▸ **Your goal**
Reproduce the lines from the beginning through the line containing "var sketch = newSketch(context, id", leaving out the pictures.

▸ **Data in this exercise**
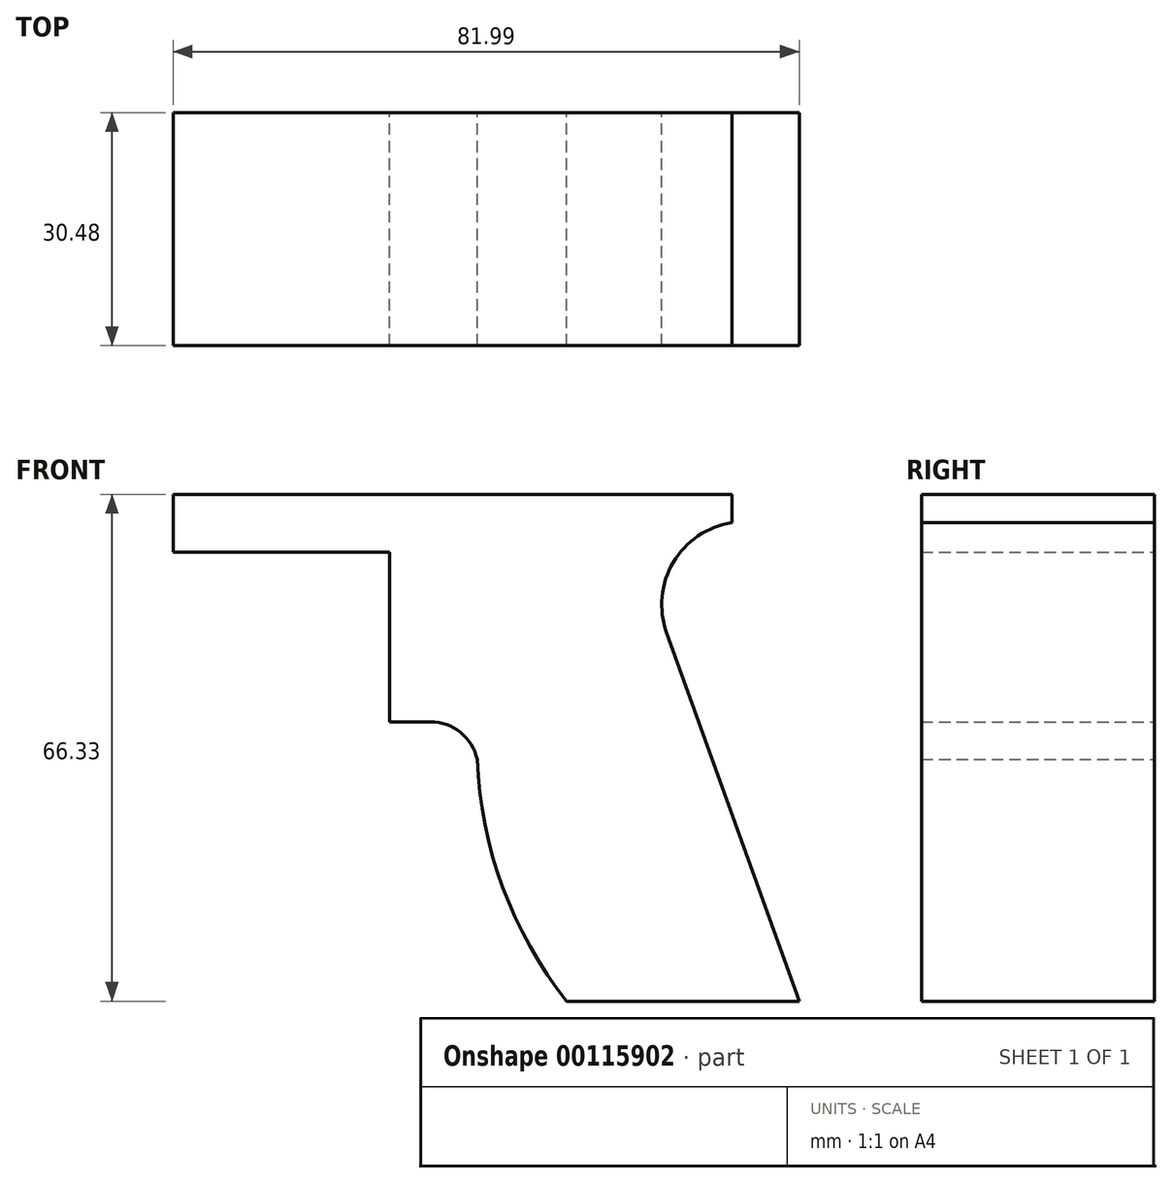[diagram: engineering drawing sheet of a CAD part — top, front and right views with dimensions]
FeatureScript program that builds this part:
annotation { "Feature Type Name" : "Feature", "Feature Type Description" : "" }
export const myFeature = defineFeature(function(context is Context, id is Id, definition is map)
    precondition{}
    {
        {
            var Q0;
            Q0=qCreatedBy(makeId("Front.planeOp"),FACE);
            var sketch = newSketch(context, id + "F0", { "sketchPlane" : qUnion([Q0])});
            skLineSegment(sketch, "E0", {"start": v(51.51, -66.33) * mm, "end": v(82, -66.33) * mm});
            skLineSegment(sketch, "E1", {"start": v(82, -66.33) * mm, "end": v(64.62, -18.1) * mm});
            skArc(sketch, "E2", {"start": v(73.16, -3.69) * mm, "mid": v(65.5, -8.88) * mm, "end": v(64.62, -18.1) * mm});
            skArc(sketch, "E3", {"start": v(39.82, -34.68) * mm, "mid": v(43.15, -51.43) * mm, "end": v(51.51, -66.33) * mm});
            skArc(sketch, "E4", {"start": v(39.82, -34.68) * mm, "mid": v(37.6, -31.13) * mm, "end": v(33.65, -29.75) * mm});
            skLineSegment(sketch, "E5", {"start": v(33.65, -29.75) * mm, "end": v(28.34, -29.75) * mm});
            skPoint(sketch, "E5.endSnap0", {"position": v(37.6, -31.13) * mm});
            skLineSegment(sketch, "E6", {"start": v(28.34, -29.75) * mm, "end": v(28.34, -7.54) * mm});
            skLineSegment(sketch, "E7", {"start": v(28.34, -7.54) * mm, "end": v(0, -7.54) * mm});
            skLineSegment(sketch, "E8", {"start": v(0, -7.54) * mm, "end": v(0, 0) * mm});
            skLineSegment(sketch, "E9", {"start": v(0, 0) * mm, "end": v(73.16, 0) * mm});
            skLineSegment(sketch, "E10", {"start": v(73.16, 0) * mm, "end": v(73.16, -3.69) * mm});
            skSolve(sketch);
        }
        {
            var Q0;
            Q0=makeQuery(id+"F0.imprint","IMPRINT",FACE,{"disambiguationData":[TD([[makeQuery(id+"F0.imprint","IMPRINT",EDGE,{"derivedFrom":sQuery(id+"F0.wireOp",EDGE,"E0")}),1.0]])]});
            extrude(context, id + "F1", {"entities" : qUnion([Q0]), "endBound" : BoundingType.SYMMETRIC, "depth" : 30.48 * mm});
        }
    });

▸ **Answer for this exercise**
[diagram: engineering drawing sheet of a CAD part — top, front and right views with dimensions]
FeatureScript program that builds this part:
annotation { "Feature Type Name" : "Feature", "Feature Type Description" : "" }
export const myFeature = defineFeature(function(context is Context, id is Id, definition is map)
    precondition{}
    {
        {
            var Q0;
            Q0=qCreatedBy(makeId("Front.planeOp"),FACE);
            var sketch = newSketch(context, id + "F0", { "sketchPlane" : qUnion([Q0])});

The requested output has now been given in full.